*Task to complete:* Write out every line of the entries below as a numbered list, skipping blank lines and leaving out the pictures.

— start Stored records —

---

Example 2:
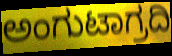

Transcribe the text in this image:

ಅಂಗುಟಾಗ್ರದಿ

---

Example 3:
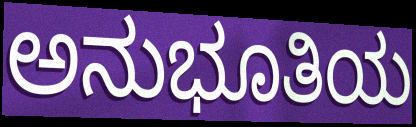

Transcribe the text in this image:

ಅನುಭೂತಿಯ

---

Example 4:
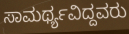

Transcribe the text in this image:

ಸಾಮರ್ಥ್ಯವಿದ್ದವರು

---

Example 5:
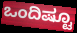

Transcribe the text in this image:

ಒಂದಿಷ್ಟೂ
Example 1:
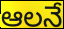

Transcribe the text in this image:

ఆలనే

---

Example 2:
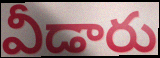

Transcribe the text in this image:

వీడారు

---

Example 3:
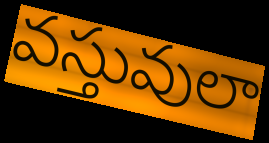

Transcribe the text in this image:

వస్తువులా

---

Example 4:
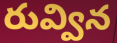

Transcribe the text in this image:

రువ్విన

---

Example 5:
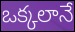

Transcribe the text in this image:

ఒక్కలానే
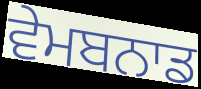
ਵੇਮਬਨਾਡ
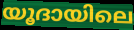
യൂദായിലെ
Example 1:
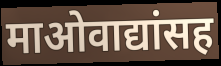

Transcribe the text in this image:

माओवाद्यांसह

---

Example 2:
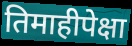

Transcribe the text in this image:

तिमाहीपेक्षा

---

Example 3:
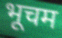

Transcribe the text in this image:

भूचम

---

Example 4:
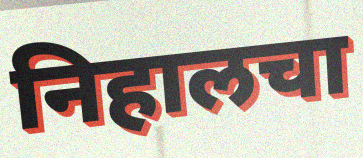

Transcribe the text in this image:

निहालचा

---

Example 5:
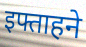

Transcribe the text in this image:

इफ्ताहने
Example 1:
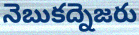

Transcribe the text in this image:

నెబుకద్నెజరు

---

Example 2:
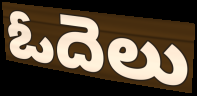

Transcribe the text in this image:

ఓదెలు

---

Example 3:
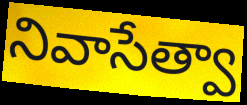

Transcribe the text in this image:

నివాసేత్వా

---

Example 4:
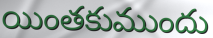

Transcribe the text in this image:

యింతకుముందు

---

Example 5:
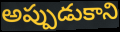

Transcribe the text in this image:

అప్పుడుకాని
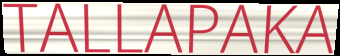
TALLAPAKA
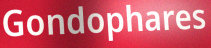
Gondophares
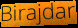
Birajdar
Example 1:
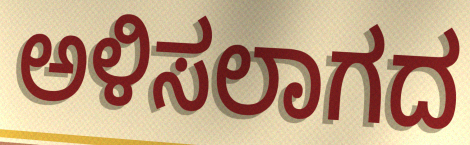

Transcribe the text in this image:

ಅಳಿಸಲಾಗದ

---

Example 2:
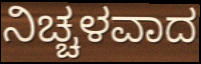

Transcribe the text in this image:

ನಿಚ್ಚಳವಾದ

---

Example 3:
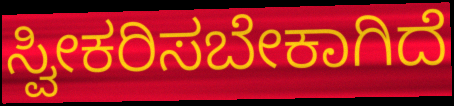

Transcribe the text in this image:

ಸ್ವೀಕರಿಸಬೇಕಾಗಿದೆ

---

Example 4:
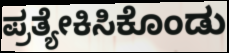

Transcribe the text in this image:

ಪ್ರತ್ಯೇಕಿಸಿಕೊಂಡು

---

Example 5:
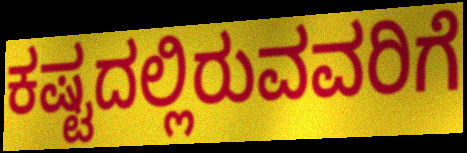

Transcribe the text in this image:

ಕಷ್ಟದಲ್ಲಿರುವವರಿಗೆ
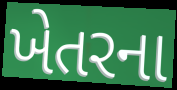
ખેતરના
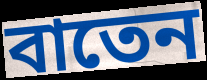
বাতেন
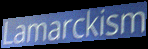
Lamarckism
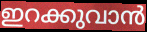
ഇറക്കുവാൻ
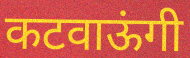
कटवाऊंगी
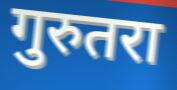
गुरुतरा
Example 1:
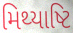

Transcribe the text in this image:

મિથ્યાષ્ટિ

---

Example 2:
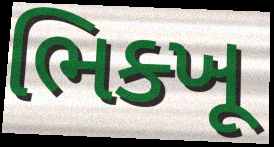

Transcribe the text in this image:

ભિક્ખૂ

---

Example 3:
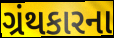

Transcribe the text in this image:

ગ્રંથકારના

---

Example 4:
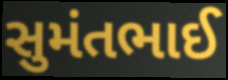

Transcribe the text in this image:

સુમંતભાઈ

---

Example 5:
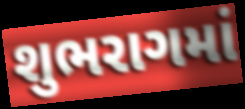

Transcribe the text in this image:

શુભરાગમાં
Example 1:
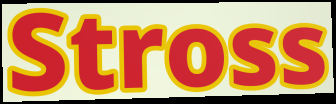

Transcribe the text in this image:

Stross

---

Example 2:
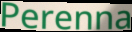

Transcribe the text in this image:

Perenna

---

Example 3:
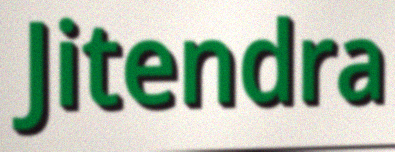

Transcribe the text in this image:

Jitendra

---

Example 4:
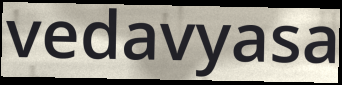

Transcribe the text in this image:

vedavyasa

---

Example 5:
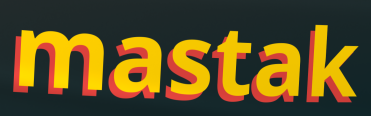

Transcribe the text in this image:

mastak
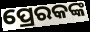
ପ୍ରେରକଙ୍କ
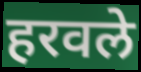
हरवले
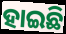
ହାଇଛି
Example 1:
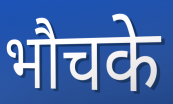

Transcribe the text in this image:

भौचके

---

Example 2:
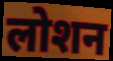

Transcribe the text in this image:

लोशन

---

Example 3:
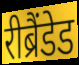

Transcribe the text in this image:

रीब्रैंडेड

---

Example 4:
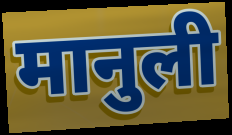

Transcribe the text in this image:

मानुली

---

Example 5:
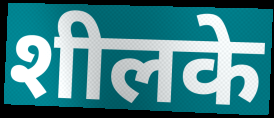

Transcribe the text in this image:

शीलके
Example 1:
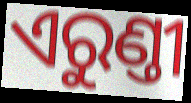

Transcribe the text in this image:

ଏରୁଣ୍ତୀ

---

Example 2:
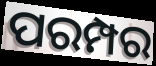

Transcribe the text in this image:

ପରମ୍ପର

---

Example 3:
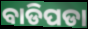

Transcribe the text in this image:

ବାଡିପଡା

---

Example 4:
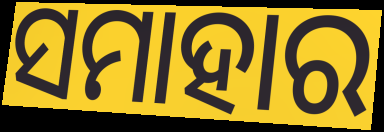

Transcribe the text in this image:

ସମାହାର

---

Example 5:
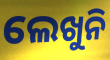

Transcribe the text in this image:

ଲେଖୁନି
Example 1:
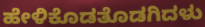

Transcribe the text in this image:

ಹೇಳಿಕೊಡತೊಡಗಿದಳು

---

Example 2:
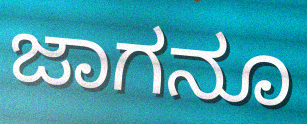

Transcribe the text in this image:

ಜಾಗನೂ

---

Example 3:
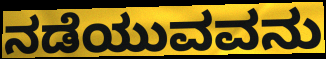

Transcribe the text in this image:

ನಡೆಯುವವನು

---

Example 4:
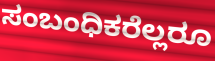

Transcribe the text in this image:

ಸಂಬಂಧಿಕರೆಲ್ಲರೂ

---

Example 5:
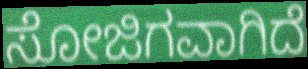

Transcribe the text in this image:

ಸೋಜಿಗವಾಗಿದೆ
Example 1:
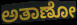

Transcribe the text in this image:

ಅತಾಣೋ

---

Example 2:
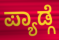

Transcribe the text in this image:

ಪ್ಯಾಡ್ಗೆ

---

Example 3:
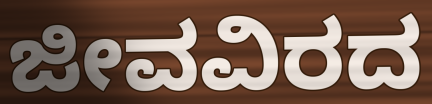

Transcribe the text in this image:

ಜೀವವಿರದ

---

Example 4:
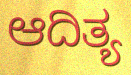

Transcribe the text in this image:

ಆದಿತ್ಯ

— end Stored records —

*Answer to the problem:*
1. ---
2. Example 2:
3. Transcribe the text in this image:
4. ಅಂಗುಟಾಗ್ರದಿ
5. ---
6. Example 3:
7. Transcribe the text in this image:
8. ಅನುಭೂತಿಯ
9. ---
10. Example 4:
11. Transcribe the text in this image:
12. ಸಾಮರ್ಥ್ಯವಿದ್ದವರು
13. ---
14. Example 5:
15. Transcribe the text in this image:
16. ಒಂದಿಷ್ಟೂ
17. Example 1:
18. Transcribe the text in this image:
19. ఆలనే
20. ---
21. Example 2:
22. Transcribe the text in this image:
23. వీడారు
24. ---
25. Example 3:
26. Transcribe the text in this image:
27. వస్తువులా
28. ---
29. Example 4:
30. Transcribe the text in this image:
31. రువ్విన
32. ---
33. Example 5:
34. Transcribe the text in this image:
35. ఒక్కలానే
36. ਵੇਮਬਨਾਡ
37. യൂദായിലെ
38. Example 1:
39. Transcribe the text in this image:
40. माओवाद्यांसह
41. ---
42. Example 2:
43. Transcribe the text in this image:
44. तिमाहीपेक्षा
45. ---
46. Example 3:
47. Transcribe the text in this image:
48. भूचम
49. ---
50. Example 4:
51. Transcribe the text in this image:
52. निहालचा
53. ---
54. Example 5:
55. Transcribe the text in this image:
56. इफ्ताहने
57. Example 1:
58. Transcribe the text in this image:
59. నెబుకద్నెజరు
60. ---
61. Example 2:
62. Transcribe the text in this image:
63. ఓదెలు
64. ---
65. Example 3:
66. Transcribe the text in this image:
67. నివాసేత్వా
68. ---
69. Example 4:
70. Transcribe the text in this image:
71. యింతకుముందు
72. ---
73. Example 5:
74. Transcribe the text in this image:
75. అప్పుడుకాని
76. TALLAPAKA
77. Gondophares
78. Birajdar
79. Example 1:
80. Transcribe the text in this image:
81. ಅಳಿಸಲಾಗದ
82. ---
83. Example 2:
84. Transcribe the text in this image:
85. ನಿಚ್ಚಳವಾದ
86. ---
87. Example 3:
88. Transcribe the text in this image:
89. ಸ್ವೀಕರಿಸಬೇಕಾಗಿದೆ
90. ---
91. Example 4:
92. Transcribe the text in this image:
93. ಪ್ರತ್ಯೇಕಿಸಿಕೊಂಡು
94. ---
95. Example 5:
96. Transcribe the text in this image:
97. ಕಷ್ಟದಲ್ಲಿರುವವರಿಗೆ
98. ખેતરના
99. বাতেন
100. Lamarckism
101. ഇറക്കുവാൻ
102. कटवाऊंगी
103. गुरुतरा
104. Example 1:
105. Transcribe the text in this image:
106. મિથ્યાષ્ટિ
107. ---
108. Example 2:
109. Transcribe the text in this image:
110. ભિક્ખૂ
111. ---
112. Example 3:
113. Transcribe the text in this image:
114. ગ્રંથકારના
115. ---
116. Example 4:
117. Transcribe the text in this image:
118. સુમંતભાઈ
119. ---
120. Example 5:
121. Transcribe the text in this image:
122. શુભરાગમાં
123. Example 1:
124. Transcribe the text in this image:
125. Stross
126. ---
127. Example 2:
128. Transcribe the text in this image:
129. Perenna
130. ---
131. Example 3:
132. Transcribe the text in this image:
133. Jitendra
134. ---
135. Example 4:
136. Transcribe the text in this image:
137. vedavyasa
138. ---
139. Example 5:
140. Transcribe the text in this image:
141. mastak
142. ପ୍ରେରକଙ୍କ
143. हरवले
144. ହାଇଛି
145. Example 1:
146. Transcribe the text in this image:
147. भौचके
148. ---
149. Example 2:
150. Transcribe the text in this image:
151. लोशन
152. ---
153. Example 3:
154. Transcribe the text in this image:
155. रीब्रैंडेड
156. ---
157. Example 4:
158. Transcribe the text in this image:
159. मानुली
160. ---
161. Example 5:
162. Transcribe the text in this image:
163. शीलके
164. Example 1:
165. Transcribe the text in this image:
166. ଏରୁଣ୍ତୀ
167. ---
168. Example 2:
169. Transcribe the text in this image:
170. ପରମ୍ପର
171. ---
172. Example 3:
173. Transcribe the text in this image:
174. ବାଡିପଡା
175. ---
176. Example 4:
177. Transcribe the text in this image:
178. ସମାହାର
179. ---
180. Example 5:
181. Transcribe the text in this image:
182. ଲେଖୁନି
183. Example 1:
184. Transcribe the text in this image:
185. ಹೇಳಿಕೊಡತೊಡಗಿದಳು
186. ---
187. Example 2:
188. Transcribe the text in this image:
189. ಜಾಗನೂ
190. ---
191. Example 3:
192. Transcribe the text in this image:
193. ನಡೆಯುವವನು
194. ---
195. Example 4:
196. Transcribe the text in this image:
197. ಸಂಬಂಧಿಕರೆಲ್ಲರೂ
198. ---
199. Example 5:
200. Transcribe the text in this image:
201. ಸೋಜಿಗವಾಗಿದೆ
202. Example 1:
203. Transcribe the text in this image:
204. ಅತಾಣೋ
205. ---
206. Example 2:
207. Transcribe the text in this image:
208. ಪ್ಯಾಡ್ಗೆ
209. ---
210. Example 3:
211. Transcribe the text in this image:
212. ಜೀವವಿರದ
213. ---
214. Example 4:
215. Transcribe the text in this image:
216. ಆದಿತ್ಯ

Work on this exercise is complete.